Disparate communities in ML Research, large model R&D, and Safety and Policy urgently want to have an overview on the state of privacy and evaluations that suit their purpose, especially as generative AI technologies become important. Yet, no single technology fits all use cases, and without in-depth knowledge of both machine learning and cryptography, it can be very difficult to initiate research in this impactful and fast-moving field. We hope that clarifying the technologies for this purpose will help towards effective scientific coordination.

Abstract

Meaningful Privacy-Preserving Machine Learning and How To Evaluate AI Privacy

In the world of large model development, model details and training data are increasingly closed down, pushing privacy to the forefront of machine learning – how do we protect the privacy of data used to train the model, permitting more widespread data sharing collaborations? How will individuals trust these technologies with their data? How do we verify that the integration of individuals’ privately-owned data is both useful to the rest of the participating federation, and, more importantly - safe for the data owner? How do regulations integrate into this complex infrastructure?

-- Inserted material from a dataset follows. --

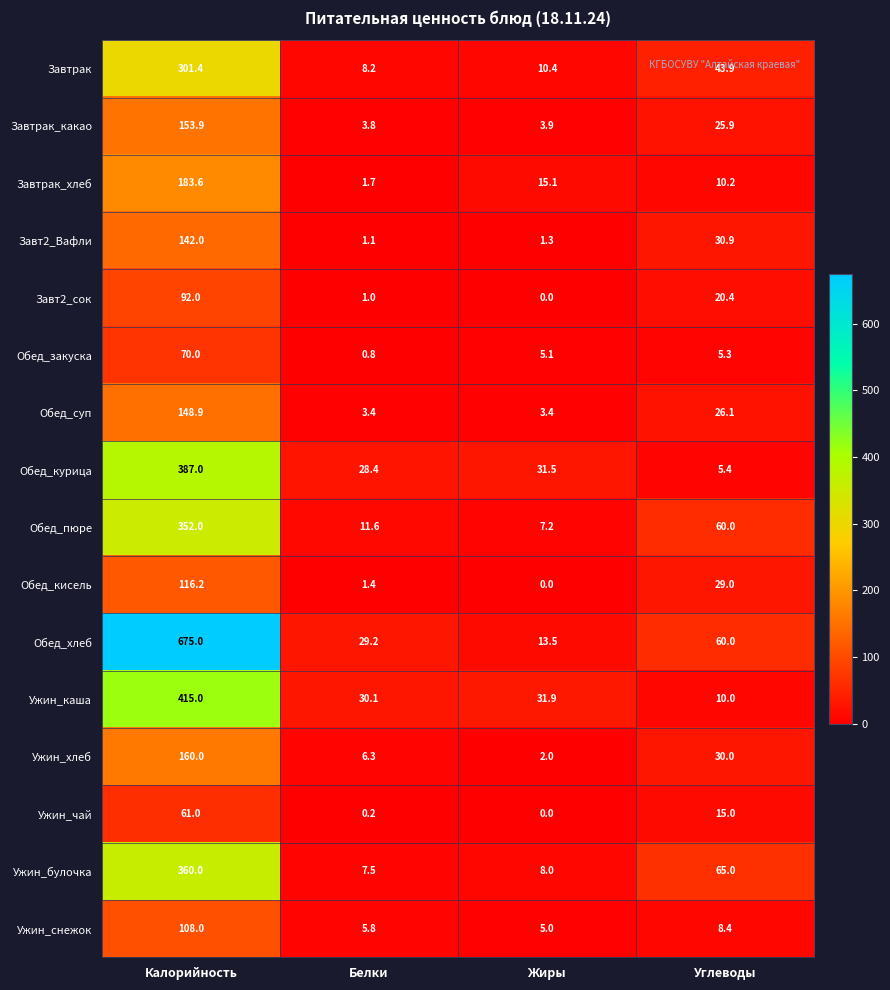

What value does the Обед_закуска series have at Калорийность?

70.0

These open questions require a multitude of considerations between the incentives of model development,the data owning parties, and the overseeing agencies. Many cryptographic solutions target these incentives problems, but are they covering all essential components of trustworthy data sharing? Are they practical, or likely to be practical soon?

In this tutorial, we attempt to answer questions regarding specific capabilities of privacy technologies in three parts: 1. overarching incentive issues with respect to data and evaluations, 2. Where cryptographic and optimisation solutions can help; for evaluations, we delve deep into secure computation, while giving in-depth real-world views on differential privacy, federated learning, and machine unlearning. 3. Cultural, societal, and research agendas relating to practically implementing these technologies.

We hope that, by identifying the boundaries of the use of PrivacyML technologies, and providing a technical and structured framework for reasoning over these issues, we could empower the general audience to integrate these principles (and practical solutions) into their existing research. Those already interested in applying the technology can gain a deeper, hands-on understanding of implementation useful for modeling and developing incentive-compatible solutions for their own work.